None of this is to imply that Buffett has lost his touch or isn’t great. He hasn’t and he is. He would likely crush almost everyone if he were managing $100M in capital. It would be fascinating to know what he would do with that sum. He will never tell us – at the 2023 Berkshire Hathaway meeting in a couple of weeks he will mostly repeat the same broad insights that he has shared countless times before.

There are many people who go to the Berkshire Hathaway annual meeting who aren’t cult members. Nor do they go because they think they will get some life-changing investment insight. They go for the atmosphere. Or to connect with friends. Or to get a sense of community, affirmation and support for a long-term investment process.

There are also many cult members who proudly admit to being in a cult, most only half-jokingly. After all, as I wrote earlier, it’s a happy cult.

Let’s be honest – it’s unlikely that any of us will approach the greatness that Buffett has achieved in his investment career. There is nothing wrong with giving credit where it’s due and admiring the man and his accomplishments. Or eating a Dilly Bar at the annual meeting for $1 that goes to charity while listening to comfortable sermons from the podium. Heck, I have done that myself more than a few times.

Let’s go back to where we started – my first Berkshire Hathaway annual meeting in 2002. As the youngest member of the Fidelity delegation, I was tasked with getting in line extra early so that the portfolio managers could get their beauty rest and still get good seats.

Eager to please, I was one of the first few dozen in line and saved the spot for the rest of our group.
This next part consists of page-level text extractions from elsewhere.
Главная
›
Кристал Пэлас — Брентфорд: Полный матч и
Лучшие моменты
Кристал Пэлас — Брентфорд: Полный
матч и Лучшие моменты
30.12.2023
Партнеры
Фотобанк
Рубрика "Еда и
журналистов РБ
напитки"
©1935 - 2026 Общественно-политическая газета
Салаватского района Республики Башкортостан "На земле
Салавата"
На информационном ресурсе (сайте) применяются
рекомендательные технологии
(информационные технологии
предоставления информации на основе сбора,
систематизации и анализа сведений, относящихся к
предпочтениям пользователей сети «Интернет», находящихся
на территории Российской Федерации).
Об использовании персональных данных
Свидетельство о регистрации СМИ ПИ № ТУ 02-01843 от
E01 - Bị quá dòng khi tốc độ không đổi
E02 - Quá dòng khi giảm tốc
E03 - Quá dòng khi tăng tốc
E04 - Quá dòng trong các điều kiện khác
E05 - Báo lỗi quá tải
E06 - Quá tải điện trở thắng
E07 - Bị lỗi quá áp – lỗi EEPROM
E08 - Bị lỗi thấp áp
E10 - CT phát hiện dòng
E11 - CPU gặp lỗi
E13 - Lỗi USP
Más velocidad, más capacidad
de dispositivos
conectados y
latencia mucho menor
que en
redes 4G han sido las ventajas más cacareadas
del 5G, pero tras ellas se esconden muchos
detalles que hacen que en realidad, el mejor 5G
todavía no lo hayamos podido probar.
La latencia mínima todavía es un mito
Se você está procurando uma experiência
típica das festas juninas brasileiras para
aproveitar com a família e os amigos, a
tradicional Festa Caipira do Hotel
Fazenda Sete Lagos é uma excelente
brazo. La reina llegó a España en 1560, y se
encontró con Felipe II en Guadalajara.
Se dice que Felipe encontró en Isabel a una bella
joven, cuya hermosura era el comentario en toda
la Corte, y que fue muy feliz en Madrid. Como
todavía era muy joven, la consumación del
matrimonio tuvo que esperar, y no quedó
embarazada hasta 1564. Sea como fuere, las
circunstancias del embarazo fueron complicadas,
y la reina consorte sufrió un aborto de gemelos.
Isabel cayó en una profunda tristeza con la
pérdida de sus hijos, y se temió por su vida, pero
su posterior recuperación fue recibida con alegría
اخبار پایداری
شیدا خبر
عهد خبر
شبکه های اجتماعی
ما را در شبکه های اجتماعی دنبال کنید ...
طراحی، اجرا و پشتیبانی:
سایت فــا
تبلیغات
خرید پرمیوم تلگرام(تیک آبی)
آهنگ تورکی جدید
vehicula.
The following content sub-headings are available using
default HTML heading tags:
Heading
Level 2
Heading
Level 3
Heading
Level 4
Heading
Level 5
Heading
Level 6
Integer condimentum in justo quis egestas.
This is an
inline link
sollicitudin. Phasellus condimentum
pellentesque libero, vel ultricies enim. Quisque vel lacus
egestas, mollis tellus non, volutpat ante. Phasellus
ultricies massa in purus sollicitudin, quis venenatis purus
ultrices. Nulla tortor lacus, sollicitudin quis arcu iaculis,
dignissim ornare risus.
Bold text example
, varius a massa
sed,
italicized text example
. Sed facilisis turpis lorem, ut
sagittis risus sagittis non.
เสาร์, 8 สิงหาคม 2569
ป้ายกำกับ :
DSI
The crowd behind us was composed of well-dressed people of mild manners and somewhat advanced age. That is until the doors opened.

At that point, the line of these previously mild-mannered Berkshire millionaires collapsed into a surging mob with everyone rushing for the doors at once. Faced with the choice of physically blocking retirees from cutting me in line and letting it go, I chose the latter. The cult members would not be denied their chance to bask in their Leader’s glow, no matter the price.